(Items listed in a dataset)
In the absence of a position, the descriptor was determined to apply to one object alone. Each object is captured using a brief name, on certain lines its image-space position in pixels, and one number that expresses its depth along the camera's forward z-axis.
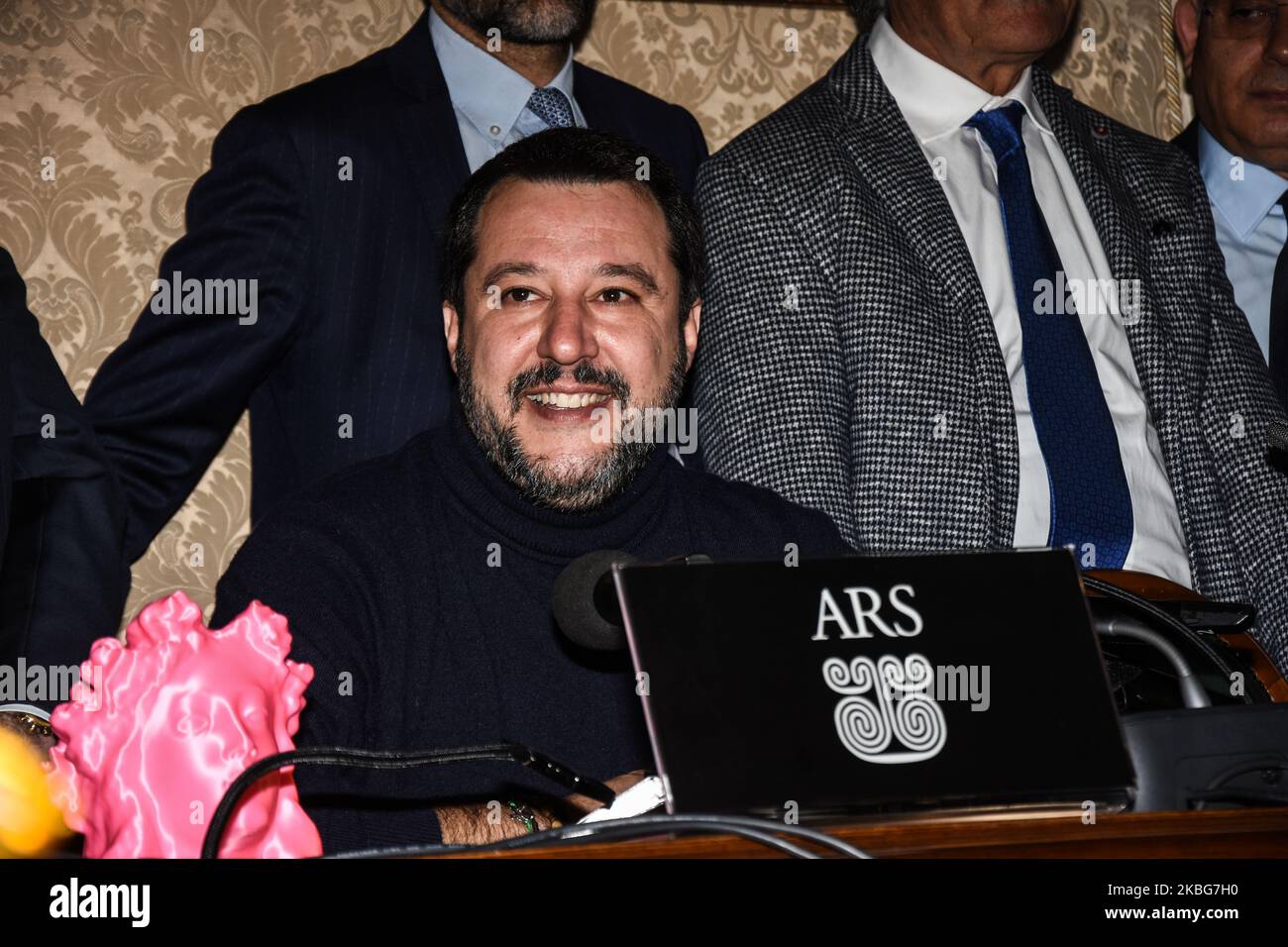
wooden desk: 0.76
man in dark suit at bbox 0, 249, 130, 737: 1.49
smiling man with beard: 1.39
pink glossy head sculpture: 0.83
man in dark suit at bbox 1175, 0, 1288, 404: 2.29
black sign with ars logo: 0.79
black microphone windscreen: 0.93
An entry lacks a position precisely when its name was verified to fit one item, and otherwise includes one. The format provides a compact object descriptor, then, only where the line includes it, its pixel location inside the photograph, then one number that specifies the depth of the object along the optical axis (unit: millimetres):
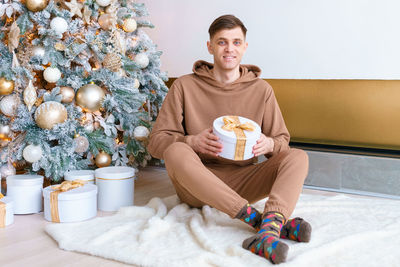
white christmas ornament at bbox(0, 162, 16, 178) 1804
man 1238
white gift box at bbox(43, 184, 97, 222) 1440
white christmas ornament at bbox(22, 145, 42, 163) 1720
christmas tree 1731
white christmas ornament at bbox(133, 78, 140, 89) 2067
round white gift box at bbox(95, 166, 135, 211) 1643
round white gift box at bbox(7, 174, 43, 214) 1553
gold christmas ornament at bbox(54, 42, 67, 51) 1779
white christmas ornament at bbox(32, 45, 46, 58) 1760
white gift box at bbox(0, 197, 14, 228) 1412
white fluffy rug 1081
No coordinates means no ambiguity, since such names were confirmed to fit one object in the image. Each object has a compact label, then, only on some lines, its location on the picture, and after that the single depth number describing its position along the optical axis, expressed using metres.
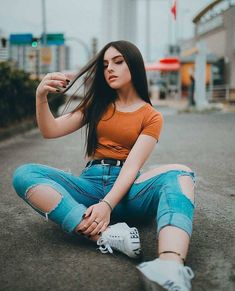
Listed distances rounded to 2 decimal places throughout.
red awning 28.00
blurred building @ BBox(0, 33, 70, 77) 19.40
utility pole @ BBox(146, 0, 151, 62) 30.86
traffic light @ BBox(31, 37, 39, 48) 19.17
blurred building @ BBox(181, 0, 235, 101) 29.81
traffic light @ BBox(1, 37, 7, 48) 19.47
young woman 2.27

PROBLEM TO WORK ON »
Set down exactly the lines running from the beginning of the entries above to the line that contains "traffic light @ BBox(31, 37, 39, 48) 19.17", including both, and leave out pictures.

COMPLETED EXERCISE »
In the absence of a position, the descriptor was determined to apply to one object alone. Each object is captured using a brief name, on certain lines its image-space position in pixels, and one number that expresses its depth along the camera's forward z-axis.
wooden desk: 0.76
man in dark suit at bbox 0, 249, 130, 737: 1.49
smiling man with beard: 1.39
pink glossy head sculpture: 0.83
man in dark suit at bbox 1175, 0, 1288, 404: 2.29
black sign with ars logo: 0.79
black microphone windscreen: 0.93
An entry lacks a position precisely when its name was verified to fit one item, and otherwise includes one. The format provides a compact object descriptor, then, only where the line includes it, its pixel location inside the photograph, then one number that specifies the depth of the object along the optical axis (unit: millimetres):
white christmas ornament at bbox(0, 162, 16, 178) 1804
man 1238
white gift box at bbox(43, 184, 97, 222) 1440
white christmas ornament at bbox(22, 145, 42, 163) 1720
christmas tree 1731
white christmas ornament at bbox(133, 78, 140, 89) 2067
round white gift box at bbox(95, 166, 135, 211) 1643
round white gift box at bbox(7, 174, 43, 214) 1553
gold christmas ornament at bbox(54, 42, 67, 51) 1779
white christmas ornament at bbox(32, 45, 46, 58) 1760
white gift box at bbox(0, 197, 14, 228) 1412
white fluffy rug 1081
No coordinates means no ambiguity, since such names were confirmed to fit one object in the image. Each object has a compact label, then, only on some lines, its location on the picture, and after that the single depth number describing its position along the optical axis, expressed using metres.
Listed distances rounded to 2 decimal places throughout.
red awning 28.00
blurred building @ BBox(0, 33, 70, 77) 19.40
utility pole @ BBox(146, 0, 151, 62) 30.86
traffic light @ BBox(31, 37, 39, 48) 19.17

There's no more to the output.